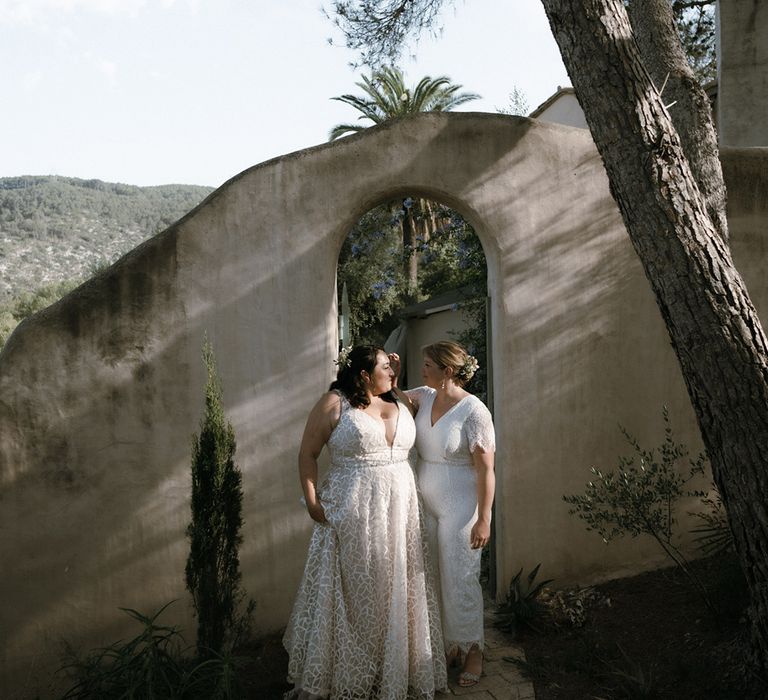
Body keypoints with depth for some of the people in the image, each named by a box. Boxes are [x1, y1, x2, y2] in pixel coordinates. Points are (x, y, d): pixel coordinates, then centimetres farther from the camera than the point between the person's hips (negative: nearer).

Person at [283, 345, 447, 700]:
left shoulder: (400, 403, 8)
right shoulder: (334, 404, -7)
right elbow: (307, 454, -6)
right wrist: (312, 502, -10)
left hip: (399, 512, 5)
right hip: (352, 513, -5)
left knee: (396, 592, 14)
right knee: (354, 593, 7)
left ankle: (398, 666, 33)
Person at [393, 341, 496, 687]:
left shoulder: (474, 411, -18)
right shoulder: (424, 396, 0)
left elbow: (486, 470, -17)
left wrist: (484, 519, -17)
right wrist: (391, 375, -5)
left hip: (459, 509, -6)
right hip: (427, 505, 7)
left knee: (461, 580, 5)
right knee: (436, 578, 15)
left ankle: (472, 651, 26)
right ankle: (450, 646, 33)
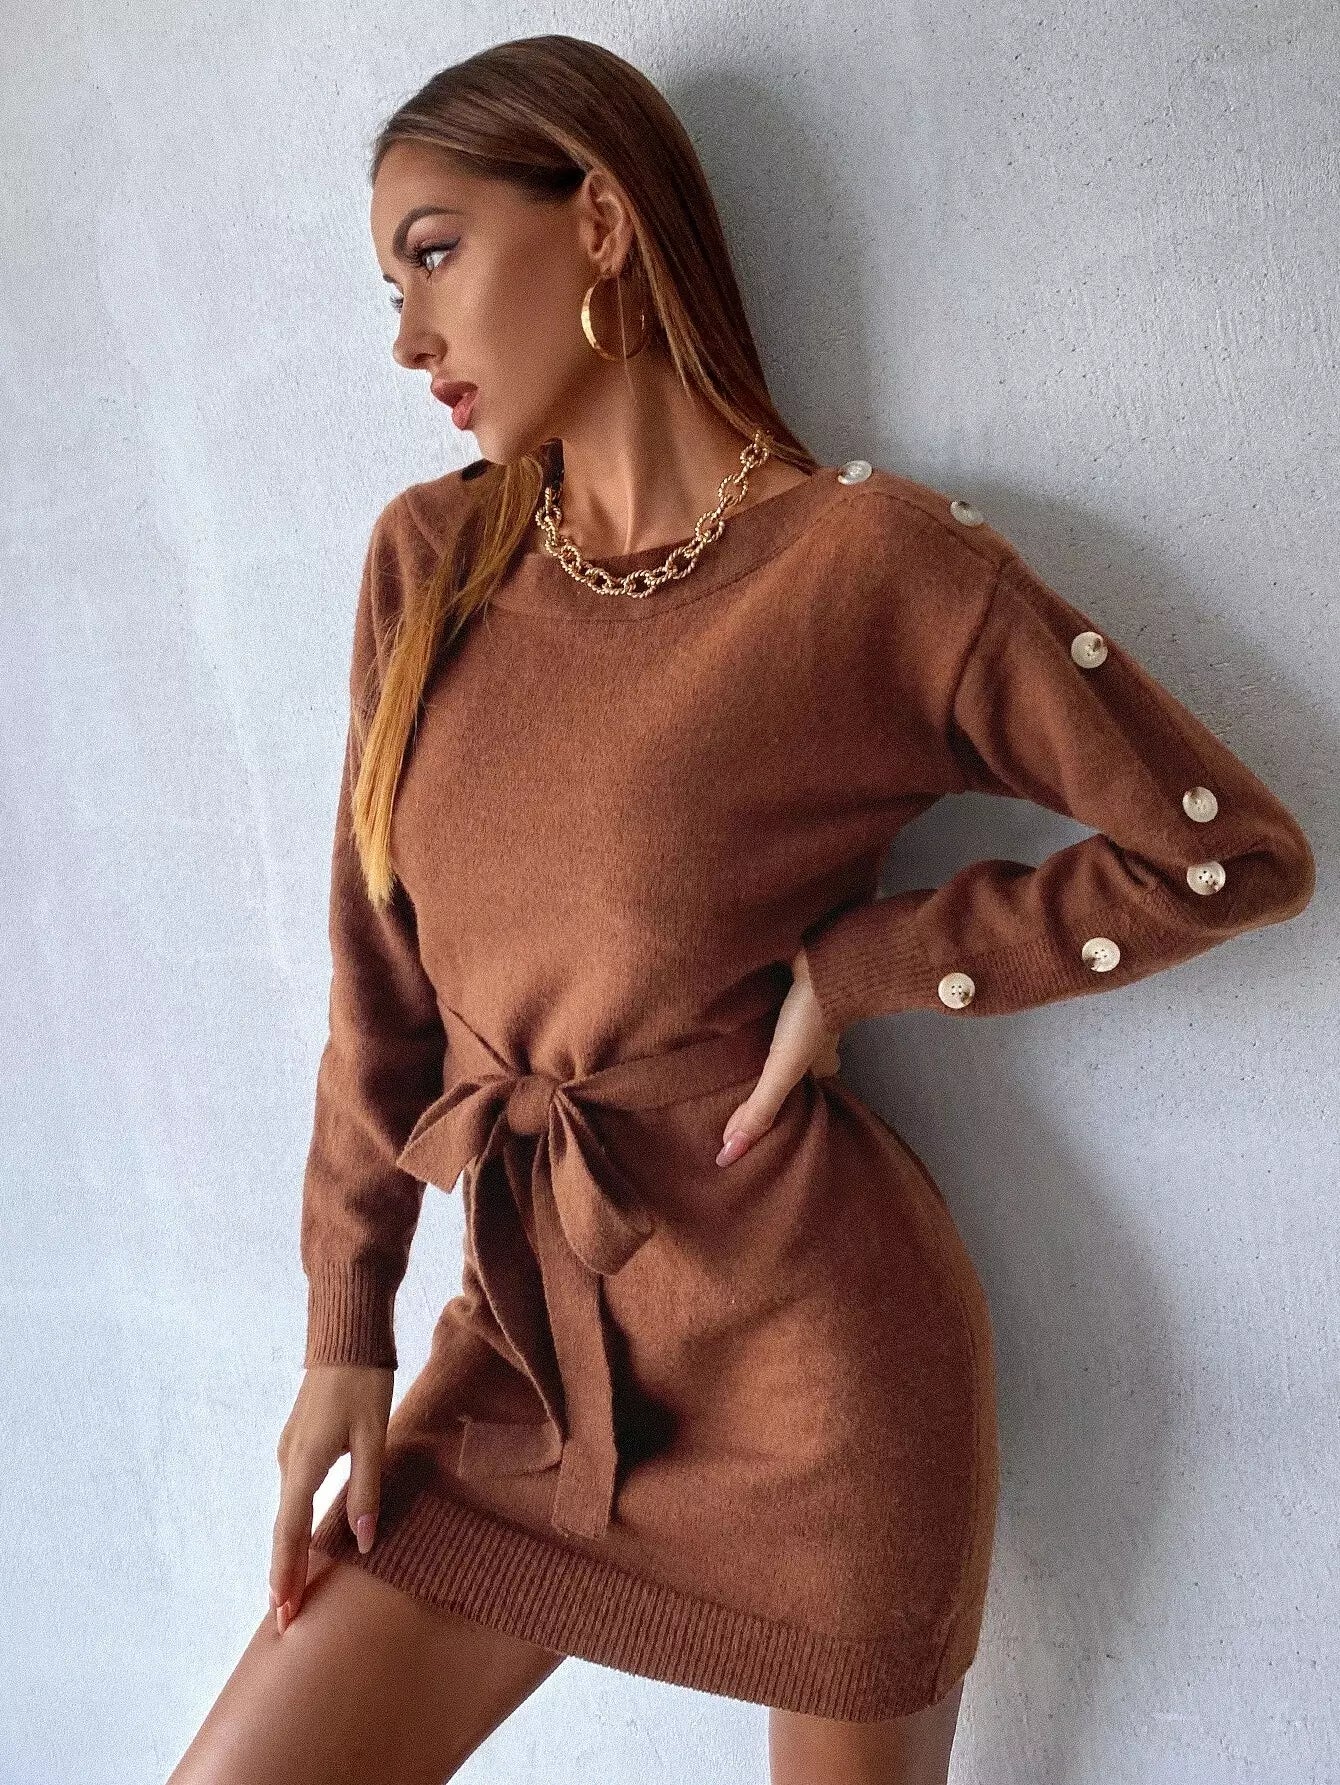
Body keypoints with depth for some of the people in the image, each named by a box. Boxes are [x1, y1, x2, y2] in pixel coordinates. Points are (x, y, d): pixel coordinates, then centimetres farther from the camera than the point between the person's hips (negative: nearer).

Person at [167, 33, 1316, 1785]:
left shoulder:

Work request: Reproduce every line of the items above verbatim, leaving the pictures out.

Output below:
Body keypoints with depth for some of the people in the image, each named by a box. Boxes are [x1, y1, x2, y2] in pixel coordinates. Points are (x, y, d): pixel coordinates, then centimetres farther from the camera than the point between the person's hips (negative: nearer).

Person at [283, 345, 447, 700]:
left shoulder: (400, 403, 8)
right shoulder: (334, 404, -7)
right elbow: (307, 454, -6)
right wrist: (312, 502, -10)
left hip: (399, 512, 5)
right hip: (352, 513, -5)
left knee: (396, 592, 14)
right knee: (354, 593, 7)
left ankle: (398, 666, 33)
Person at [393, 341, 496, 687]:
left shoulder: (474, 411, -18)
right shoulder: (424, 396, 0)
left elbow: (486, 470, -17)
left wrist: (484, 519, -17)
right wrist: (391, 375, -5)
left hip: (459, 509, -6)
right hip: (427, 505, 7)
left knee: (461, 580, 5)
right knee: (436, 578, 15)
left ankle: (472, 651, 26)
right ankle: (450, 646, 33)
Body keypoints with depth for some of the people in the image, each named by a box. Boxes are [x1, y1, x2, y2] in pixel coordinates. Points are (x, y, d): pixel coordinates, then centimetres farther from the camera than the point between the person's hips (negative: nearer).

Person at [167, 33, 1316, 1785]:
left shoulder:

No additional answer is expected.